- [DOCUMENT]:
Laura grew up in the audiovisual world and studied the art of visual expression at Lycée Saint Joseph, in Thônes in 2009, alongside documentary maker, and film professor, Patrick Avrillon. She then went to study audiovisual arts at the Ecole de l’Image et du Son 3IS, in Paris. She worked with two directors, Nils Tavernier, whose film De toutes nos forces she acted in, and Stephan Moszkowicz, for whom she was an intern in post-production of his documentary, Génération entrepreneurs, produced by Balina Films and shown on Arte Tv (France).
She specialised in documentaries, in Quebec, studying at l’Ecole des métiers du cinéma et de la vidéo in Rivière-du-loup. Alongside her studies, she landed the role of presenter and journalist of a documentary programme, called, Les Ramasseux, produced by Alambik Films and shown on MAtv (Quebec national tv). This eight-episode series dealt with the history of Quebec, through the eyes of avid antique-dealers.
Her documentary, AVENIR/LOOKING FORWARD, ©2020, produced by PVS Company and Drama Way, takes us behind the scenes of the town council elections of 2020, alongside a group of political novices, engaged in an unprecedented combat, calling for participatory democracy and genuine ecological transition in the mountain environment. AVENIR won the award best short documentary in LA Independent Women Film Festival at Los Angeles, a nomination in London Eco Festival and his selected in festivals in USA and Canada.
Her new documentary, MICHELE, ©2021, produced by Drama Way, tells the story of her mother’s battle with illness.

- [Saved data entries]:

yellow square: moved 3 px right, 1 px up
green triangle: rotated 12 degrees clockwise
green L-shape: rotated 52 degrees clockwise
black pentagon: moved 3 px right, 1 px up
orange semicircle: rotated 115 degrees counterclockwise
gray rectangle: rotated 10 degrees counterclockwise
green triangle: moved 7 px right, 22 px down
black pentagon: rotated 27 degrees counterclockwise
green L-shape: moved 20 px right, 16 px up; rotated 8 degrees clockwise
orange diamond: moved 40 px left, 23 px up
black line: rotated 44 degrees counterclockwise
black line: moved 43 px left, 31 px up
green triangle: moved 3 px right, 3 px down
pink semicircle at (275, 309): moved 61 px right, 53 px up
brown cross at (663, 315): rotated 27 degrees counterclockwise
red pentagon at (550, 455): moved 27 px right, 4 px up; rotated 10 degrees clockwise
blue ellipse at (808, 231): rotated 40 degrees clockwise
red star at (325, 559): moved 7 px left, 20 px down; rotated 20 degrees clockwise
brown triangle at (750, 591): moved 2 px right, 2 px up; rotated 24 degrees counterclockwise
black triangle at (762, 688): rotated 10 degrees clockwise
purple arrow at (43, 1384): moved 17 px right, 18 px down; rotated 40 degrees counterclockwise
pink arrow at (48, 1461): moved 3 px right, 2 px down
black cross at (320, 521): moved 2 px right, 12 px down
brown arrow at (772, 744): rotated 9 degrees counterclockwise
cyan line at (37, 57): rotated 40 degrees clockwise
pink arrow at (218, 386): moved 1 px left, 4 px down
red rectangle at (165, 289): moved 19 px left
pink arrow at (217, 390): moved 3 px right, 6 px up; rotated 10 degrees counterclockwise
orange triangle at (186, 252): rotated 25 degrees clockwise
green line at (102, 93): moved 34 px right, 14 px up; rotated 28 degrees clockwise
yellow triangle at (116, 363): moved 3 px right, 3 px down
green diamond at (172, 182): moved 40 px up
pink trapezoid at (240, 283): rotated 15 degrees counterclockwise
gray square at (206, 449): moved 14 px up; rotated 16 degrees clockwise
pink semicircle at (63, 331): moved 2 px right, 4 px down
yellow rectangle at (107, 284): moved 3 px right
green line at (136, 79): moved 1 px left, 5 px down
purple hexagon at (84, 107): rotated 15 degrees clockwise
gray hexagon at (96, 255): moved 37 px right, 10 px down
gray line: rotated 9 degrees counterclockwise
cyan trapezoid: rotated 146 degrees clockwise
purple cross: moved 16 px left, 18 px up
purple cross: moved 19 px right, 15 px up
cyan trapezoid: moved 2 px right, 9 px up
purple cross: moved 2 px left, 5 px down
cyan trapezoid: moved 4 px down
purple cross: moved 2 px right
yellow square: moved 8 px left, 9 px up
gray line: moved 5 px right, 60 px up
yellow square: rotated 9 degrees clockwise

- [REQUIREMENT]: Pick up the biography of Laura the documentary filmmaker after its final sentence and carry it forward.

- [EXERCISE RESULT]:
I’ve always found politics dehumanized: inaccessible people at the head of power, with whom I couldn’t identify. I really felt that my voice as a citizen wasn’t being heard. I’ve never felt comfortable in pyramid systems, nor have I understood the ever-widening gap between the everyday reality of a population and those that govern us. What’s the point of getting politically involved when you just don’t feel concerned, and when all political debate in the media is reduced to cock-fighting?
La Clusaz, the village where I grew up, was forever moving towards excessive and unsustainable exponential economic growth. The gap between the inhabitants and the elected representatives was getting wider, and nothing was really changing. I was fearful. For my beloved mountains, for the future. My dreams had vanished, and in their place was doubt and a secret desire to escape. My despair at what was happening in the world just made me bury my head in the sand, or rather, in my case, in the snow. I had a dilemma: to stay wrapped in cotton-wool, hoping I could withstand the bumps and jolts, or step outside my cocoon, to educate myself, take risks and defend the things which were valuable to me, starting with my immediate environment. But where to start? Then one evening, I came across a post on social media by a group of inhabitants of La Clusaz: “A team who wants to change the way politics is conducted.” This immediately caught my attention.
I wanted to watch, observe and film this group from the inside.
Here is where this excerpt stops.